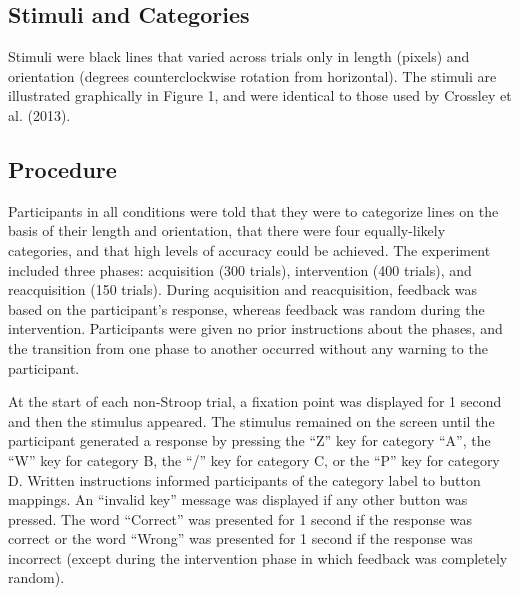 \documentclass[apacite,draftfirst,man]{apa6}
\begin{document}
\subsection*{Stimuli and Categories}
Stimuli were black lines that varied across trials only in length (pixels) and
orientation (degrees counterclockwise rotation from horizontal). The stimuli are
illustrated graphically in Figure 1, and were identical to those used by
Crossley et al. (2013).

\subsection{Procedure}
Participants in all conditions were told that they were to categorize lines on
the basis of their length and orientation, that there were four equally-likely
categories, and that high levels of accuracy could be achieved. The experiment
included three phases: acquisition (300 trials), intervention (400 trials), and
reacquisition (150 trials). During acquisition and reacquisition, feedback was
based on the participant's response, whereas feedback was random during the
intervention. Participants were given no prior instructions about the phases,
and the transition from one phase to another occurred without any warning to the
participant.

At the start of each non-Stroop trial, a fixation point was displayed for 1
second and then the stimulus appeared. The stimulus remained on the screen until
the participant generated a response by pressing the ``Z'' key for category
``A'', the ``W'' key for category B, the ``/'' key for category C, or the ``P''
key for category D. Written instructions informed participants of the category
label to button mappings. An ``invalid key'' message was displayed if any other
button was pressed. The word ``Correct'' was presented for 1 second if the
response was correct or the word ``Wrong'' was presented for 1 second if the
response was incorrect (except during the intervention phase in which feedback
was completely random).
\end{document}

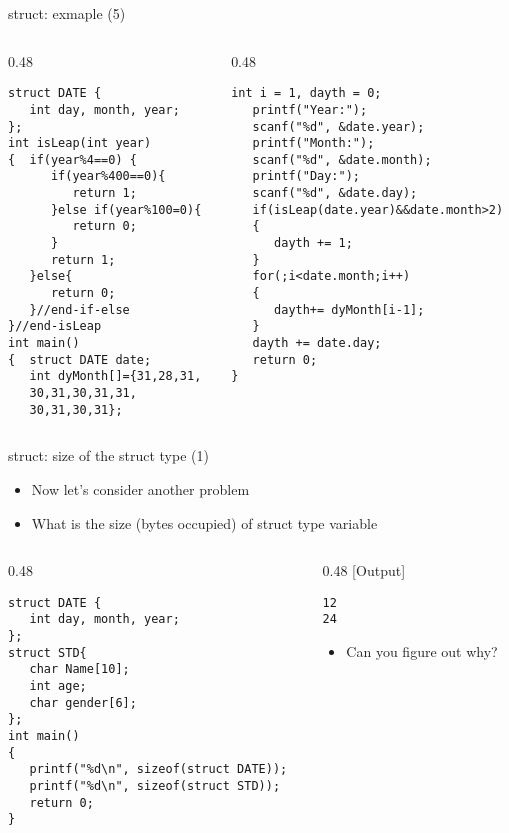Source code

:\begin{frame}[fragile]{struct: exmaple (5)}
\vspace{-0.26in}
\begin{columns}
\begin{column}{0.48\linewidth}
\begin{lstlisting}
struct DATE {
   int day, month, year;
};
int isLeap(int year)
{  if(year%4==0) {
      if(year%400==0){
         return 1;
      }else if(year%100=0){
         return 0;
      }
      return 1;
   }else{
      return 0;
   }//end-if-else
}//end-isLeap
int main()
{  struct DATE date;
   int dyMonth[]={31,28,31,
   30,31,30,31,31,
   30,31,30,31};
\end{lstlisting}
\end{column}
\begin{column}{0.48\linewidth}
\begin{lstlisting}[firstnumber=21]
   int i = 1, dayth = 0;
   printf("Year:");
   scanf("%d", &date.year);
   printf("Month:");
   scanf("%d", &date.month);
   printf("Day:");
   scanf("%d", &date.day);
   if(isLeap(date.year)&&date.month>2)
   {
      dayth += 1;
   }
   for(;i<date.month;i++)
   {
      dayth+= dyMonth[i-1];
   }
   dayth += date.day;
   return 0;
}
\end{lstlisting}
\end{column}
\end{columns}
\end{frame}


\begin{frame}[fragile]{struct: size of the struct type (1)}
\begin{itemize}
	\item {Now let's consider another problem}
	\item {What is the size (bytes occupied) of struct type variable}
\end{itemize}
\begin{columns}
\begin{column}{0.48\linewidth}
\begin{lstlisting}
struct DATE {
   int day, month, year;
};
struct STD{
   char Name[10];
   int age;
   char gender[6];
};
int main()
{  
   printf("%d\n", sizeof(struct DATE));
   printf("%d\n", sizeof(struct STD));
   return 0;
}
\end{lstlisting}
\end{column}
\begin{column}{0.48\linewidth}
[Output]
\begin{lstlisting}
12
24
\end{lstlisting}
\begin{itemize}
	\item {Can you figure out why?}
\end{itemize}
\end{column}
\end{columns}
\end{frame}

**WORK TO BE COMPLETED**
Please copy the data shown above precisely, leaving the images out.

**EXPECTED OUTPUT**
 \documentclass[apacite,draftfirst,man]{apa6}
\begin{document}
\subsection*{Stimuli and Categories}
Stimuli were black lines that varied across trials only in length (pixels) and
orientation (degrees counterclockwise rotation from horizontal). The stimuli are
illustrated graphically in Figure 1, and were identical to those used by
Crossley et al. (2013).

\subsection{Procedure}
Participants in all conditions were told that they were to categorize lines on
the basis of their length and orientation, that there were four equally-likely
categories, and that high levels of accuracy could be achieved. The experiment
included three phases: acquisition (300 trials), intervention (400 trials), and
reacquisition (150 trials). During acquisition and reacquisition, feedback was
based on the participant's response, whereas feedback was random during the
intervention. Participants were given no prior instructions about the phases,
and the transition from one phase to another occurred without any warning to the
participant.

At the start of each non-Stroop trial, a fixation point was displayed for 1
second and then the stimulus appeared. The stimulus remained on the screen until
the participant generated a response by pressing the ``Z'' key for category
``A'', the ``W'' key for category B, the ``/'' key for category C, or the ``P''
key for category D. Written instructions informed participants of the category
label to button mappings. An ``invalid key'' message was displayed if any other
button was pressed. The word ``Correct'' was presented for 1 second if the
response was correct or the word ``Wrong'' was presented for 1 second if the
response was incorrect (except during the intervention phase in which feedback
was completely random).
\end{document}

Source code

:\begin{frame}[fragile]{struct: exmaple (5)}
\vspace{-0.26in}
\begin{columns}
\begin{column}{0.48\linewidth}
\begin{lstlisting}
struct DATE {
   int day, month, year;
};
int isLeap(int year)
{  if(year%4==0) {
      if(year%400==0){
         return 1;
      }else if(year%100=0){
         return 0;
      }
      return 1;
   }else{
      return 0;
   }//end-if-else
}//end-isLeap
int main()
{  struct DATE date;
   int dyMonth[]={31,28,31,
   30,31,30,31,31,
   30,31,30,31};
\end{lstlisting}
\end{column}
\begin{column}{0.48\linewidth}
\begin{lstlisting}[firstnumber=21]
   int i = 1, dayth = 0;
   printf("Year:");
   scanf("%d", &date.year);
   printf("Month:");
   scanf("%d", &date.month);
   printf("Day:");
   scanf("%d", &date.day);
   if(isLeap(date.year)&&date.month>2)
   {
      dayth += 1;
   }
   for(;i<date.month;i++)
   {
      dayth+= dyMonth[i-1];
   }
   dayth += date.day;
   return 0;
}
\end{lstlisting}
\end{column}
\end{columns}
\end{frame}


\begin{frame}[fragile]{struct: size of the struct type (1)}
\begin{itemize}
	\item {Now let's consider another problem}
	\item {What is the size (bytes occupied) of struct type variable}
\end{itemize}
\begin{columns}
\begin{column}{0.48\linewidth}
\begin{lstlisting}
struct DATE {
   int day, month, year;
};
struct STD{
   char Name[10];
   int age;
   char gender[6];
};
int main()
{  
   printf("%d\n", sizeof(struct DATE));
   printf("%d\n", sizeof(struct STD));
   return 0;
}
\end{lstlisting}
\end{column}
\begin{column}{0.48\linewidth}
[Output]
\begin{lstlisting}
12
24
\end{lstlisting}
\begin{itemize}
	\item {Can you figure out why?}
\end{itemize}
\end{column}
\end{columns}
\end{frame}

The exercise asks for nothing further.